Это было слишком очевидно. По закону мы втроем являлись наследниками имущества, если Семен не составил завещание – что навряд ли, – но все же я не возьму и рубля. В любом случае с завещанием или без все и так досталось бы Мише.

– Хорошо, – прекратила мешать, но посмотреть на Мишу почему-то не решалась. Он прожигал во мне дыру, словно знал, что я намеревалась спросить самое главное, но опасалась его реакции, потому говорила о вещах не столь важных. – Я могу спросить, как это произошло?

Миша громко засмеялся, будто был рад, что оказался прав, и откинулся на спинку стула, сжал кулаки. Некоторое время он молчал, а я не спешила торопить его – иначе не получу ответ уже никогда. Я судила по своему поведению, как я бы поступила, потому что в какой-то степени мы с ним мыслили одинаково.

– Дом сгорел, – пожал он плечами, и я была потрясена – даже с такой выдержкой и таким хладнокровием, как у меня, человек не смог бы сказать подобным тоном про смерть самых близких ему людей. – Говорят, замыкание. Секунда – и дом зажегся точно факел.

– Это ужасно. Можешь не говорить, если не хочешь, – старалась проявить сочувствие и по выражению лица Миши поняла, что его провести не так-то просто. Он слабо улыбнулся, после чего разжал кулаки.

– Зачем же ты тогда спрашиваешь?

Мы словно договаривали наши фразы взглядами, жестами и общались телепатически, потому что в его фразе я расслышала скрытый призыв заткнуться и не расспрашивать его о трагедии, которая все еще разрывала ему сердце, хоть и со стороны казалось, что это не так. В моих же словах он наверняка слышал равнодушие, которое я пыталась скрыть, но не настолько сильно, чтобы получилось.

– Встретимся позже, – Миша с шумом отодвинул стул и, хватая со стола открытую шоколадку, быстрым шагом покинул кухню.

Я только успела повернуть голову, как он уже растворился в коридоре, после чего послышался грохот закрывающейся за ним двери. Я даже не заметила, как он надел обувь и куртку – так молниеносно он передвигался с намерением поскорее покинуть мое общество.

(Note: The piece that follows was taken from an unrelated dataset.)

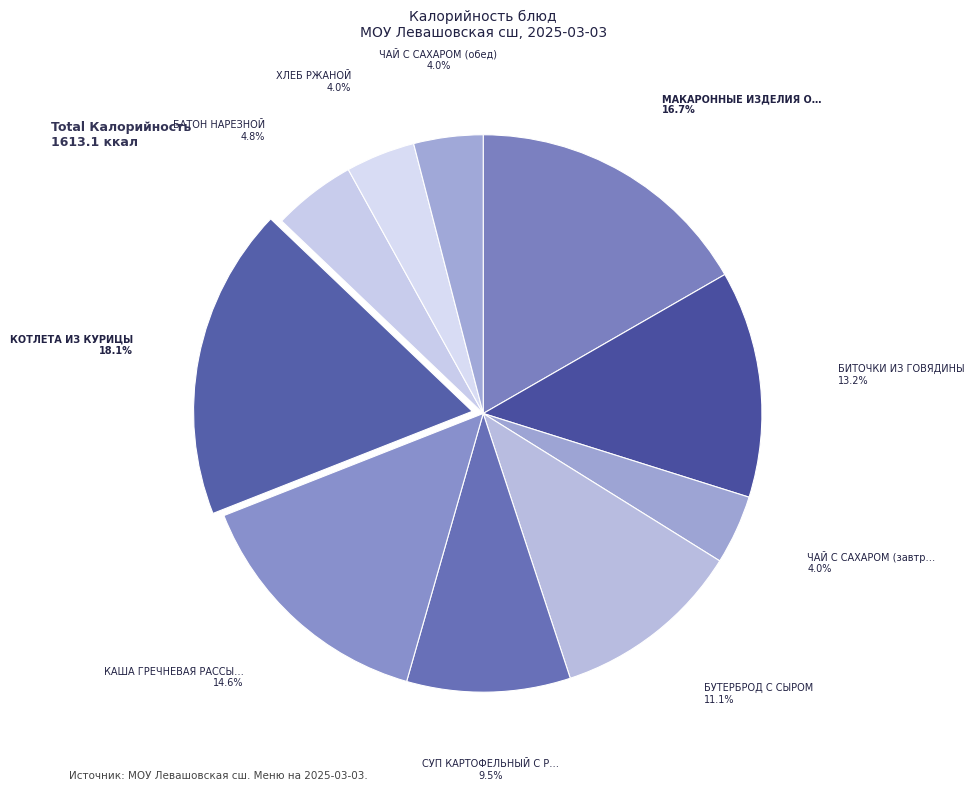

Which category has the biggest portion of the pie?

КОТЛЕТА ИЗ КУРИЦЫ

Я была рада, что он оставил меня на некоторое время одну, тем не менее не покидало неприятное ощущение, что я не должна была заводить этот разговор. Если бы после смерти дяди Гриши меня допрашивали о подробностях его кончины, вероятно, я бы не стала говорить с этим человеком и после нескольких дней и месяцев. А сейчас со смерти Семена и Луизы едва ли прошло десять дней, а я уже так жестоко допрашивала Мишу. Это бесчеловечно даже для меня. Он еще не до конца осознал, что их больше нет, а я лезла к нему с расспросами.

Возможно, по приезде Юля и тетя Маша смогут проявить больше такта, нежели я всего лишь за день пребывания рядом с Мишей. Они прислали меня сюда, чтобы я поддержала парня, проследила, как бы он не скатился по неправильному пути. Может, чтобы привела дом в порядок, а также помогла свыкнуться с мыслью, что теперь он остался сиротой. Я же, напротив, заставляла его страдать еще больше, хотя сама при этом ничего не ощущала. Тяжело понять, каково приходится человеку, если я не всегда понимала, что испытываю сама, когда позволяю себе что-либо чувствовать.